No results panel — check the broker

The dialog queues the command; the dashboard does not currently render the acknowledgement or outcome. To confirm what happened, look on the machine: memclaw logs shows the command received / executed / acked, and the broker's audit log records each execution. A dashboard command-history view is a planned follow-up.

The Reported agents panel

For a selected install, this panel lists the agents the broker reported on its last heartbeat — a snapshot as of last seen, not a live view. Per agent:

  • Agent — the agent type (claudecode, codex, cursor, gemini) and its identity UUID.
  • Tier — the wiring tier: full (hooks) or strong (MCP).
  • StateActive (identity issued, not revoked) or Tombstoned (revoked/uninstalled).
  • Wiring — the integration verdict for an active agent as of that heartbeat: Wired (detected with a clean config plan), Not wired (detected but drifted, or its broker config was stripped), or (unknown — tombstoned, or the broker couldn't resolve the product).
  • First seen / Last reported — when the identity first appeared and the timestamp of the heartbeat that carried it.

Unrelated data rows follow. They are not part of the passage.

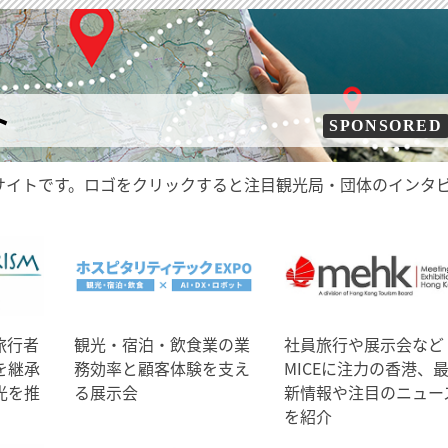
ト
SPONSORED
サイトです。ロゴをクリックすると注目観光局・団体のインタ
旅行者
観光・宿泊・飲食業の業
社員旅行や展示会など
を継承
務効率と顧客体験を支え
MICEに注力の香港、
光を推
る展示会
新情報や注目のニュー
を紹介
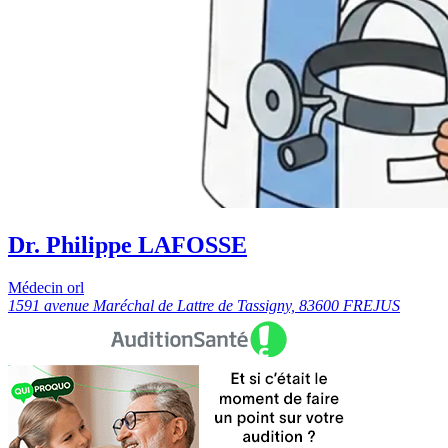
Dr. Philippe LAFOSSE
Médecin orl
1591 avenue Maréchal de Lattre de Tassigny, 83600 FREJUS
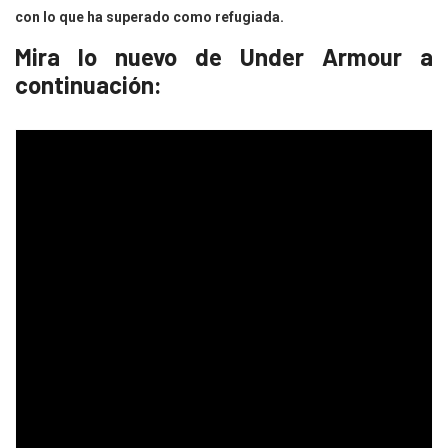
con lo que ha superado como refugiada.
Mira lo nuevo de Under Armour a
continuación:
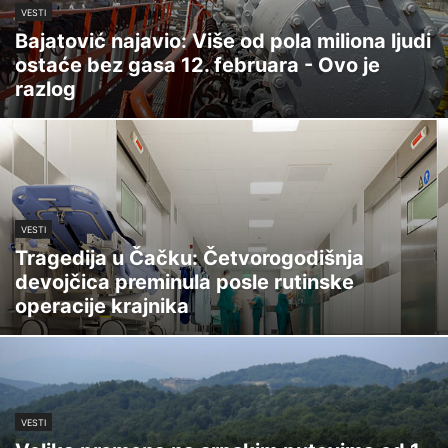
VESTI
Bajatović najavio: Više od pola miliona ljudi
ostaće bez gasa 12. februara - Ovo je
razlog
VESTI
Tragedija u Čačku: Četvorogodišnja
devojčica preminula posle rutinske
operacije krajnika
VESTI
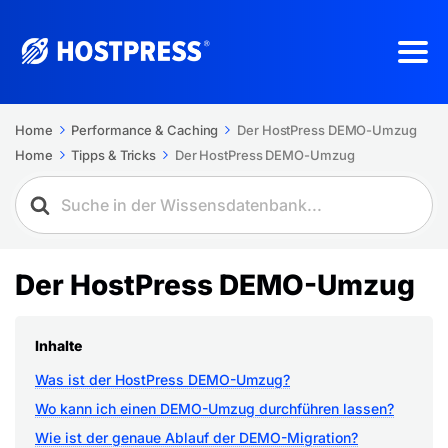
Home
Performance & Caching
Der HostPress DEMO-Umzug
Home
Tipps & Tricks
Der HostPress DEMO-Umzug
Der HostPress DEMO-Umzug
Inhalte
Was ist der HostPress DEMO-Umzug?
Wo kann ich einen DEMO-Umzug durchführen lassen?
Wie ist der genaue Ablauf der DEMO-Migration?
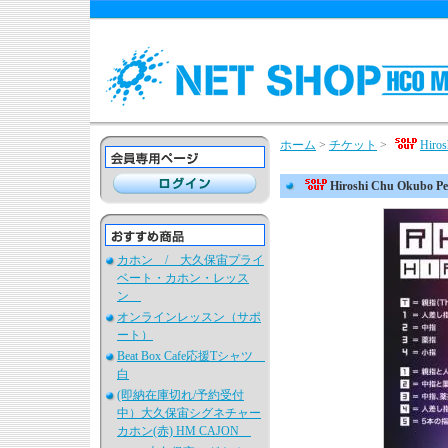
ホーム
>
チケット
>
Hiro
Hiroshi Chu Okubo P
カホン / 大久保宙プライ
ベート・カホン・レッス
ン
オンラインレッスン（サポ
ート）
Beat Box Cafe応援Tシャツ
白
(即納在庫切れ/予約受付
中）大久保宙シグネチャー
カホン(赤) HM CAJON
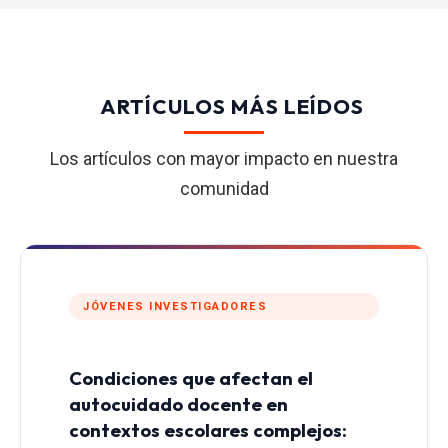
ARTÍCULOS MÁS LEÍDOS
Los artículos con mayor impacto en nuestra
comunidad
JÓVENES INVESTIGADORES
Condiciones que afectan el
autocuidado docente en
contextos escolares complejos:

Active is identity; Wiring is health

State: Active means the agent's identity is issued and not revoked — on its own it does not guarantee the agent is currently wired and able to route memory. The Wiring column is that health signal: if someone removes an agent's broker config it stays Active but flips to Not wired. Both are a snapshot as of the last heartbeat, not a live view — for the real-time verdict, memclaw status on the machine remains the source of truth for whether an agent is actually integrated.

Revoke install

Revokes the install's credential: the cloud hard-rejects its subsequent calls (403), and a targeted install.revoked event tells a connected broker to fail closed. Use it when a machine is decommissioned or a credential may be compromised. It also cancels the install's pending commands. The row then shows Revoked.